(Collected data entries)
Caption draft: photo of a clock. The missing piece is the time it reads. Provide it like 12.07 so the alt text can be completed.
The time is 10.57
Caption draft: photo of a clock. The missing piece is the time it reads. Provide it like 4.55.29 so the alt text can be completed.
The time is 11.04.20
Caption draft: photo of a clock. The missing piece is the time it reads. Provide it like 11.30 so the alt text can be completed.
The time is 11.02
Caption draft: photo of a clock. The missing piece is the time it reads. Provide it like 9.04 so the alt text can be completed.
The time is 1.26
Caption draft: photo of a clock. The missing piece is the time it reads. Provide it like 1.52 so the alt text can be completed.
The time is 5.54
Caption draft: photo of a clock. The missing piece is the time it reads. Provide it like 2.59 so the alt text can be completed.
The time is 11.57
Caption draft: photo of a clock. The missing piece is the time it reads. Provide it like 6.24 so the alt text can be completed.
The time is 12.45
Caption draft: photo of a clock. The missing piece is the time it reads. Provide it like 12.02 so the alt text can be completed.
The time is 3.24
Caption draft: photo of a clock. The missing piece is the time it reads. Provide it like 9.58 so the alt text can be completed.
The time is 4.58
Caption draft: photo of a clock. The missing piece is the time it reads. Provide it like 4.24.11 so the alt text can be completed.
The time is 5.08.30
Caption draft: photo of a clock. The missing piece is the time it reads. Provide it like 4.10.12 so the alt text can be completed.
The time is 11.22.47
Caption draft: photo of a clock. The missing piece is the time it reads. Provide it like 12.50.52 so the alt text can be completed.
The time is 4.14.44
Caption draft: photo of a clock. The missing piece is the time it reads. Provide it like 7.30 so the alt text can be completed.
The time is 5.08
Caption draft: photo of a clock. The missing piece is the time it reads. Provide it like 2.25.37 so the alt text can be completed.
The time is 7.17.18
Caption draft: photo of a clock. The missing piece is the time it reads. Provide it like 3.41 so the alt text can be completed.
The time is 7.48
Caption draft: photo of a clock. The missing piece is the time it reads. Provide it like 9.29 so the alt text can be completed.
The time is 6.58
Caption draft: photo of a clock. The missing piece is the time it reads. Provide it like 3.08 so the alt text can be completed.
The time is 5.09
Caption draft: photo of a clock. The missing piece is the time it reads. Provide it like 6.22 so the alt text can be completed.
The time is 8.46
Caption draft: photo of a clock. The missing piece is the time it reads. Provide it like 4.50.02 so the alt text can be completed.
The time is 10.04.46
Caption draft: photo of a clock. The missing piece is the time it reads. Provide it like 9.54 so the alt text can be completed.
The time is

▶ [Exercise prompt]
Rewrite all of these entries with every "alt text" changed to "image description" and nothing else altered.

▶ [Solution]
Caption draft: photo of a clock. The missing piece is the time it reads. Provide it like 12.07 so the image description can be completed.
The time is 10.57
Caption draft: photo of a clock. The missing piece is the time it reads. Provide it like 4.55.29 so the image description can be completed.
The time is 11.04.20
Caption draft: photo of a clock. The missing piece is the time it reads. Provide it like 11.30 so the image description can be completed.
The time is 11.02
Caption draft: photo of a clock. The missing piece is the time it reads. Provide it like 9.04 so the image description can be completed.
The time is 1.26
Caption draft: photo of a clock. The missing piece is the time it reads. Provide it like 1.52 so the image description can be completed.
The time is 5.54
Caption draft: photo of a clock. The missing piece is the time it reads. Provide it like 2.59 so the image description can be completed.
The time is 11.57
Caption draft: photo of a clock. The missing piece is the time it reads. Provide it like 6.24 so the image description can be completed.
The time is 12.45
Caption draft: photo of a clock. The missing piece is the time it reads. Provide it like 12.02 so the image description can be completed.
The time is 3.24
Caption draft: photo of a clock. The missing piece is the time it reads. Provide it like 9.58 so the image description can be completed.
The time is 4.58
Caption draft: photo of a clock. The missing piece is the time it reads. Provide it like 4.24.11 so the image description can be completed.
The time is 5.08.30
Caption draft: photo of a clock. The missing piece is the time it reads. Provide it like 4.10.12 so the image description can be completed.
The time is 11.22.47
Caption draft: photo of a clock. The missing piece is the time it reads. Provide it like 12.50.52 so the image description can be completed.
The time is 4.14.44
Caption draft: photo of a clock. The missing piece is the time it reads. Provide it like 7.30 so the image description can be completed.
The time is 5.08
Caption draft: photo of a clock. The missing piece is the time it reads. Provide it like 2.25.37 so the image description can be completed.
The time is 7.17.18
Caption draft: photo of a clock. The missing piece is the time it reads. Provide it like 3.41 so the image description can be completed.
The time is 7.48
Caption draft: photo of a clock. The missing piece is the time it reads. Provide it like 9.29 so the image description can be completed.
The time is 6.58
Caption draft: photo of a clock. The missing piece is the time it reads. Provide it like 3.08 so the image description can be completed.
The time is 5.09
Caption draft: photo of a clock. The missing piece is the time it reads. Provide it like 6.22 so the image description can be completed.
The time is 8.46
Caption draft: photo of a clock. The missing piece is the time it reads. Provide it like 4.50.02 so the image description can be completed.
The time is 10.04.46
Caption draft: photo of a clock. The missing piece is the time it reads. Provide it like 9.54 so the image description can be completed.
The time is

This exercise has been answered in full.